DATASET EXCERPTS —
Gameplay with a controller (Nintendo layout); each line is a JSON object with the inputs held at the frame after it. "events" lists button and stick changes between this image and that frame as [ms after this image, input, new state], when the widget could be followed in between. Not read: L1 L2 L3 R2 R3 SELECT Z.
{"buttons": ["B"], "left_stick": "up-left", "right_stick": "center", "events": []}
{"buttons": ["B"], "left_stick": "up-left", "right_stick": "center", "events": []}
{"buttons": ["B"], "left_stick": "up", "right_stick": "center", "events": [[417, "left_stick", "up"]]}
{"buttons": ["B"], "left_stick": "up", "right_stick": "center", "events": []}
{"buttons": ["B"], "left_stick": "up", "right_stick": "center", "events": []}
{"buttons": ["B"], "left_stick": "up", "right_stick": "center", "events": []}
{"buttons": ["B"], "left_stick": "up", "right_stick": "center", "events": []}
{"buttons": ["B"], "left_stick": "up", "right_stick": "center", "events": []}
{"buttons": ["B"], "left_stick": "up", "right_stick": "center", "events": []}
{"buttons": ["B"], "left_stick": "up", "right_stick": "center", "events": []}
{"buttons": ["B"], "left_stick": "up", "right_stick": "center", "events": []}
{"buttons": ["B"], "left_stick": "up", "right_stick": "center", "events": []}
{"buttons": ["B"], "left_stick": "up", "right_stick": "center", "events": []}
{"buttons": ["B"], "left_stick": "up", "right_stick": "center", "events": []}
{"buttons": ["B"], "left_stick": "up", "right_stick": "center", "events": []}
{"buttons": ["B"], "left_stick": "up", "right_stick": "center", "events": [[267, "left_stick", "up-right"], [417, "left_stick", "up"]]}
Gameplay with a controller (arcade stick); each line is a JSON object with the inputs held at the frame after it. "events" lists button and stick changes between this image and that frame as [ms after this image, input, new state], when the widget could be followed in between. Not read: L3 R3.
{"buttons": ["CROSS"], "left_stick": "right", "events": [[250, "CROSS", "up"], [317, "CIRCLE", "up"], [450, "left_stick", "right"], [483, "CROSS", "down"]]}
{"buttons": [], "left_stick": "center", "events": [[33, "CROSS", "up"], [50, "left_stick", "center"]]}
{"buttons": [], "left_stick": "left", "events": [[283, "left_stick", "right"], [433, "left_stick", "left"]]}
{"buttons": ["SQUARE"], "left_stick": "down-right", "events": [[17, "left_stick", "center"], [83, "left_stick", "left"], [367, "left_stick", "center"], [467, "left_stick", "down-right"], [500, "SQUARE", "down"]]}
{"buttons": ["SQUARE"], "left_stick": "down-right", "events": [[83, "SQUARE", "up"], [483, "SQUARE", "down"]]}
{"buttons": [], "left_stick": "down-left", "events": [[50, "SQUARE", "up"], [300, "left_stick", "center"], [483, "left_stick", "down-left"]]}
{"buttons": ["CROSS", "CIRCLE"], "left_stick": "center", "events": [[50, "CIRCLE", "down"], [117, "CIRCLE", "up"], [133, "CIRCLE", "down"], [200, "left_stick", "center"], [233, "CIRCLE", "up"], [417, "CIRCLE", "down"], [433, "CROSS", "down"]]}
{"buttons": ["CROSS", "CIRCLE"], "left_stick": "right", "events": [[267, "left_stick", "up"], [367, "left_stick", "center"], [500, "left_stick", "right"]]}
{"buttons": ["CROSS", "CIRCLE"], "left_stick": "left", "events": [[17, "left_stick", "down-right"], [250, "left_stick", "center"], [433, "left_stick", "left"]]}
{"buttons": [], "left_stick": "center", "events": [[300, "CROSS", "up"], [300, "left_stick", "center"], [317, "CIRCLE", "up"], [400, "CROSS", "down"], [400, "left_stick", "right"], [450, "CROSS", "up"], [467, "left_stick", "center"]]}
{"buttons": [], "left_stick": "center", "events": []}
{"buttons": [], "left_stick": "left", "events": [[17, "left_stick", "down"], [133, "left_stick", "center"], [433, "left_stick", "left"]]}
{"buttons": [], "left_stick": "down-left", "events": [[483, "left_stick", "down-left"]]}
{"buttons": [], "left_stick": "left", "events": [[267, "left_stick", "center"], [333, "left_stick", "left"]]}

INSTRUCTIONS FOR THE TASK — Your answer must be an exact transcription of every record above.

RESPONSE —
Gameplay with a controller (Nintendo layout); each line is a JSON object with the inputs held at the frame after it. "events" lists button and stick changes between this image and that frame as [ms after this image, input, new state], when the widget could be followed in between. Not read: L1 L2 L3 R2 R3 SELECT Z.
{"buttons": ["B"], "left_stick": "up-left", "right_stick": "center", "events": []}
{"buttons": ["B"], "left_stick": "up-left", "right_stick": "center", "events": []}
{"buttons": ["B"], "left_stick": "up", "right_stick": "center", "events": [[417, "left_stick", "up"]]}
{"buttons": ["B"], "left_stick": "up", "right_stick": "center", "events": []}
{"buttons": ["B"], "left_stick": "up", "right_stick": "center", "events": []}
{"buttons": ["B"], "left_stick": "up", "right_stick": "center", "events": []}
{"buttons": ["B"], "left_stick": "up", "right_stick": "center", "events": []}
{"buttons": ["B"], "left_stick": "up", "right_stick": "center", "events": []}
{"buttons": ["B"], "left_stick": "up", "right_stick": "center", "events": []}
{"buttons": ["B"], "left_stick": "up", "right_stick": "center", "events": []}
{"buttons": ["B"], "left_stick": "up", "right_stick": "center", "events": []}
{"buttons": ["B"], "left_stick": "up", "right_stick": "center", "events": []}
{"buttons": ["B"], "left_stick": "up", "right_stick": "center", "events": []}
{"buttons": ["B"], "left_stick": "up", "right_stick": "center", "events": []}
{"buttons": ["B"], "left_stick": "up", "right_stick": "center", "events": []}
{"buttons": ["B"], "left_stick": "up", "right_stick": "center", "events": [[267, "left_stick", "up-right"], [417, "left_stick", "up"]]}
Gameplay with a controller (arcade stick); each line is a JSON object with the inputs held at the frame after it. "events" lists button and stick changes between this image and that frame as [ms after this image, input, new state], when the widget could be followed in between. Not read: L3 R3.
{"buttons": ["CROSS"], "left_stick": "right", "events": [[250, "CROSS", "up"], [317, "CIRCLE", "up"], [450, "left_stick", "right"], [483, "CROSS", "down"]]}
{"buttons": [], "left_stick": "center", "events": [[33, "CROSS", "up"], [50, "left_stick", "center"]]}
{"buttons": [], "left_stick": "left", "events": [[283, "left_stick", "right"], [433, "left_stick", "left"]]}
{"buttons": ["SQUARE"], "left_stick": "down-right", "events": [[17, "left_stick", "center"], [83, "left_stick", "left"], [367, "left_stick", "center"], [467, "left_stick", "down-right"], [500, "SQUARE", "down"]]}
{"buttons": ["SQUARE"], "left_stick": "down-right", "events": [[83, "SQUARE", "up"], [483, "SQUARE", "down"]]}
{"buttons": [], "left_stick": "down-left", "events": [[50, "SQUARE", "up"], [300, "left_stick", "center"], [483, "left_stick", "down-left"]]}
{"buttons": ["CROSS", "CIRCLE"], "left_stick": "center", "events": [[50, "CIRCLE", "down"], [117, "CIRCLE", "up"], [133, "CIRCLE", "down"], [200, "left_stick", "center"], [233, "CIRCLE", "up"], [417, "CIRCLE", "down"], [433, "CROSS", "down"]]}
{"buttons": ["CROSS", "CIRCLE"], "left_stick": "right", "events": [[267, "left_stick", "up"], [367, "left_stick", "center"], [500, "left_stick", "right"]]}
{"buttons": ["CROSS", "CIRCLE"], "left_stick": "left", "events": [[17, "left_stick", "down-right"], [250, "left_stick", "center"], [433, "left_stick", "left"]]}
{"buttons": [], "left_stick": "center", "events": [[300, "CROSS", "up"], [300, "left_stick", "center"], [317, "CIRCLE", "up"], [400, "CROSS", "down"], [400, "left_stick", "right"], [450, "CROSS", "up"], [467, "left_stick", "center"]]}
{"buttons": [], "left_stick": "center", "events": []}
{"buttons": [], "left_stick": "left", "events": [[17, "left_stick", "down"], [133, "left_stick", "center"], [433, "left_stick", "left"]]}
{"buttons": [], "left_stick": "down-left", "events": [[483, "left_stick", "down-left"]]}
{"buttons": [], "left_stick": "left", "events": [[267, "left_stick", "center"], [333, "left_stick", "left"]]}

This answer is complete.